Девушка, прошедшая несколько раз по перрону, привлекла мое внимание красивым сочетанием зеленого платья, красноватой бронзы загара и пепельных светлых волос.
В ней было что-то выделявшее ее из толпы. Я и сейчас помню свое первое впечатление: пожалуй, это была радостная свежесть, переполнявшая все ее существо.
Она, несомненно, кого-то искала. Вот она остановилась, встряхнула короткими волосами и, подняв к фонарю круглое лицо, забавно надула губы. Почувствовав мой пристальный взгляд, девушка открыто взглянула на меня, отвернулась и пошла обратно.
Поезд ушел. Красный огонь хвостового вагона затерялся среди темных бугров; фонари, за исключением двух, погасли. Я еще некоторое время посидел на своем чемодане в сумраке затихшей станции. На душе впервые после долгого времени было как-то спокойно то ли от прохладной темноты вокруг, то ли от ощущения простора ночной степи.

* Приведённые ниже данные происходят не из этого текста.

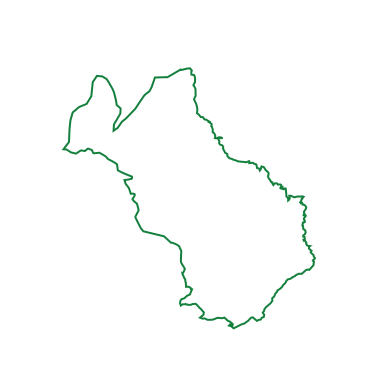 Agios Ioannis Pafou, Paphos, Cyprus, rotated 289°
{"feature_id": "46923920B69551909873956", "entity_name": "Agios Ioannis Pafou", "entity_type": "district", "adm_level": 2, "iso_a3": "CYP", "parent_name": "Cyprus", "parent_adm1": "Paphos", "projection": "robinson", "projection_center": [32.691, 34.877], "detail": "fine", "context": "isolated", "style": "outline", "palette": "green", "viewbox_px": 384, "rotation_deg": 289, "n_neighbors": 0, "source": "geoboundaries", "source_scale": "gbopen_adm2", "svg_char_len": 5265}
<svg xmlns="http://www.w3.org/2000/svg" viewBox="0 0 384 384"><g transform="rotate(289 192 192)"><path d="M181.3,124.3L178.1,126.6L176.2,129.6L174.9,131.3L170.4,134.7L171.3,136.9L171.2,138.5L170.3,138.9L168.5,138.7L165.9,138.0L164.7,139.5L163.0,143.8L157.6,147.4L156.3,147.4L152.9,146.9L150.4,146.5L149.5,146.8L147.2,149.1L141.0,155.5L139.0,158.8L140.2,171.6L141.0,179.9L139.9,182.5L137.2,188.7L137.5,189.3L137.6,190.1L137.5,193.0L137.4,193.8L137.0,196.0L136.4,197.8L134.8,198.9L133.4,200.6L132.1,201.3L129.4,202.0L126.8,202.8L123.3,203.9L122.0,204.5L120.2,206.4L118.4,208.7L116.9,210.3L115.2,210.2L112.9,210.0L112.3,209.5L112.3,209.2L111.1,209.8L110.4,210.7L108.1,212.7L107.2,214.0L105.0,215.0L104.8,215.4L100.4,217.3L101.3,219.5L101.0,221.8L99.8,222.6L100.0,223.7L95.7,223.4L94.5,223.5L92.4,221.2L89.5,219.6L88.9,219.2L87.1,216.9L85.7,216.5L83.1,216.8L81.0,218.4L82.8,219.7L83.3,221.4L84.0,222.2L83.8,223.7L84.2,224.3L84.1,225.5L85.1,227.8L86.2,229.0L87.5,231.9L86.3,234.5L84.9,236.8L84.4,238.3L82.0,242.4L79.6,242.8L75.8,240.5L75.7,243.3L76.6,245.0L76.2,248.3L77.9,253.0L81.4,257.2L82.4,261.4L83.8,263.6L82.0,267.5L81.7,270.3L80.3,273.6L79.2,273.7L79.6,272.6L79.0,270.9L77.9,270.7L77.7,270.6L77.8,272.8L77.2,274.5L76.7,275.8L79.8,278.8L82.8,281.7L84.7,284.3L88.5,287.0L92.1,288.6L93.3,290.2L91.3,295.4L91.9,295.9L92.9,296.8L93.7,298.5L95.7,298.9L97.3,300.6L99.5,300.2L100.9,298.2L102.7,298.8L105.0,298.7L107.3,299.5L109.1,300.6L112.2,302.4L115.2,303.4L117.7,302.4L119.9,303.7L123.1,303.9L125.3,304.9L126.8,304.8L128.6,306.4L131.2,307.9L133.7,308.5L136.1,309.8L138.9,310.2L140.6,311.1L142.1,313.4L143.8,314.5L145.8,316.5L147.1,317.3L147.9,317.8L148.6,318.8L149.5,319.6L150.3,322.3L155.4,325.3L156.6,327.3L156.6,328.3L162.4,330.7L164.9,330.1L165.7,330.1L166.4,328.6L167.3,328.8L168.2,329.5L169.3,329.8L169.8,329.4L170.3,328.5L170.8,328.0L171.8,327.6L173.4,324.0L174.1,323.7L175.3,324.2L176.4,321.4L176.5,321.1L178.1,320.5L178.7,320.6L179.2,321.0L179.0,320.1L178.9,318.6L179.2,317.9L180.4,316.7L181.2,316.7L182.8,314.7L182.3,313.6L183.2,313.0L183.7,314.2L186.2,313.0L186.0,311.8L187.1,311.3L188.9,312.5L191.1,312.6L192.8,311.2L193.2,309.3L195.4,308.3L195.3,308.2L196.5,307.1L197.3,307.2L199.2,306.8L199.9,307.5L199.7,307.8L200.6,308.5L202.0,307.7L202.5,306.7L202.8,306.6L204.1,306.5L205.0,306.7L205.4,307.2L206.5,307.3L206.9,307.1L207.1,306.4L206.5,305.1L207.3,305.0L207.8,305.6L209.0,304.6L209.8,304.3L211.5,304.7L212.8,305.1L214.4,305.1L215.6,304.1L216.2,303.1L216.3,301.7L216.1,300.7L216.6,300.4L217.1,300.2L217.7,299.5L217.8,298.9L216.9,298.6L217.5,297.6L218.5,298.0L219.4,298.1L220.1,298.0L221.1,298.3L221.3,298.0L223.8,299.1L223.9,298.1L222.5,294.7L222.4,294.0L221.7,292.5L220.2,290.4L220.6,287.3L220.6,286.5L220.1,285.2L217.9,286.5L216.3,286.3L215.3,285.7L217.3,285.0L218.6,282.7L222.8,280.9L225.8,279.4L225.6,278.7L225.3,278.5L225.1,278.1L224.4,277.8L224.4,276.6L225.1,276.6L225.8,276.2L224.6,275.6L224.3,275.2L224.3,274.5L224.7,274.2L225.8,274.5L227.5,274.3L227.9,273.1L227.5,272.1L227.0,270.9L227.8,269.7L227.2,267.6L226.4,267.0L225.1,266.7L226.2,265.2L227.3,264.9L227.3,263.3L228.4,262.5L229.9,260.1L231.8,258.6L233.6,258.7L235.0,258.1L235.9,256.6L236.6,254.7L238.9,251.8L238.8,249.4L236.1,249.6L234.4,249.1L234.9,248.7L235.7,248.4L236.1,247.3L235.8,245.8L237.0,245.0L238.4,244.3L239.1,243.4L238.9,242.4L238.8,241.9L239.5,240.1L237.9,236.8L239.6,236.3L239.8,236.0L239.6,235.7L238.0,234.0L237.6,233.0L237.5,232.1L236.8,229.3L235.9,225.3L236.1,224.1L236.1,223.3L236.0,220.3L236.3,219.0L236.1,217.1L236.3,215.7L236.6,215.5L237.5,213.7L239.4,213.0L239.8,211.4L239.8,210.7L243.1,207.2L244.1,207.1L245.0,206.7L245.6,205.9L246.0,205.3L245.9,203.5L246.0,203.1L246.3,202.6L246.6,202.2L247.4,201.6L248.9,201.4L250.6,199.5L251.1,199.3L251.6,199.5L251.9,200.1L252.2,201.2L252.4,202.3L252.6,202.7L253.0,202.6L253.0,201.9L252.9,201.0L252.6,199.8L252.0,199.3L251.7,198.7L251.0,198.3L250.8,197.4L250.5,197.0L250.4,196.1L252.6,195.8L254.3,194.4L255.2,193.0L255.1,192.3L255.4,192.0L257.7,191.4L260.4,189.3L260.5,188.8L261.1,188.7L262.4,188.6L263.0,187.8L263.6,185.3L264.1,185.7L264.4,184.6L265.0,181.9L264.7,180.1L266.3,178.1L265.8,175.8L267.5,173.1L268.1,171.1L272.4,170.0L273.0,169.6L276.4,167.5L280.3,163.7L284.1,164.1L290.5,161.8L292.2,160.2L293.5,158.5L296.8,159.1L301.2,157.6L303.3,155.9L303.0,154.3L302.8,153.2L305.1,152.3L306.8,152.3L307.8,150.5L308.3,150.0L307.2,147.3L304.3,142.9L303.8,141.9L304.1,141.4L292.6,131.5L292.2,130.5L292.2,130.3L288.2,119.7L278.1,119.7L273.5,119.0L268.5,115.8L267.0,115.2L261.1,113.6L260.4,113.4L252.3,111.3L247.0,108.9L239.6,105.4L235.7,102.9L232.1,101.9L228.3,100.8L225.9,99.0L224.4,97.9L230.5,96.2L233.8,96.9L235.2,97.2L242.8,98.7L247.5,97.4L247.8,97.2L249.8,92.4L253.7,90.4L260.4,86.1L261.0,85.6L263.4,83.5L268.4,77.8L271.0,74.5L272.1,69.5L270.8,64.3L263.6,62.4L249.8,65.6L241.0,63.7L235.6,57.6L228.4,53.3L220.3,53.7L211.7,55.7L199.2,59.4L190.6,56.6L191.3,59.6L190.1,64.6L190.5,69.8L194.9,73.2L195.1,73.6L195.3,73.9L195.9,77.4L199.1,79.4L199.2,79.6L199.1,83.6L196.7,86.0L196.8,87.0L199.0,91.7L197.6,98.7L197.3,99.3L195.8,101.9L195.1,106.8L194.4,110.1L193.8,112.1L188.7,114.6L188.4,114.8L187.7,119.0L187.3,124.2L187.0,130.2L185.5,130.8L184.9,130.6L183.2,128.1L181.3,124.3Z" fill="none" stroke="#15803d" stroke-width="2"/></g></svg>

Мне стало холодно, и я неохотно направился к станции. Крошечный зал был едва освещен. За низкой деревянной перегородкой, в отделении для раненых, никого не было. В открытое окно свободно врывался ветер. Я прилег на скамейку, но спать не хотелось. В полутемном зале прозвучали легкие шаги. Я обернулся и узнал встреченную на перроне девушку. Она посмотрела на занятые спящими узбеками скамьи и нерешительно подошла к перегородке моего отделения. Я поднялся ей навстречу и пригласил устроиться на свободной скамье. Девушка поблагодарила и уселась на скамью, откинув назад голову и плотно сжав колени. С ее появлением мне показалось, что эта затерявшаяся в степи станция стала менее пустой. Девушка как будто не собиралась спать. Я решился задать ей несколько обычных дорожных вопросов, на которые она ответила коротко и с неохотой. И все же постепенно мы разговорились. Татьяна Николаевна, или просто Таня, была аспиранткой Института восточных языков в Ташкенте и сопровождала в экспедиции знаменитого профессора-археолога. Профессор исследовал развалины древней астрономической обсерватории, построенной около тысячи лет назад в предгорьях хребта, в двухстах километрах от станции. В обязанности Тани входило восстанавливать и переводить арабские надписи, попадавшиеся на стенах и камнях развалин.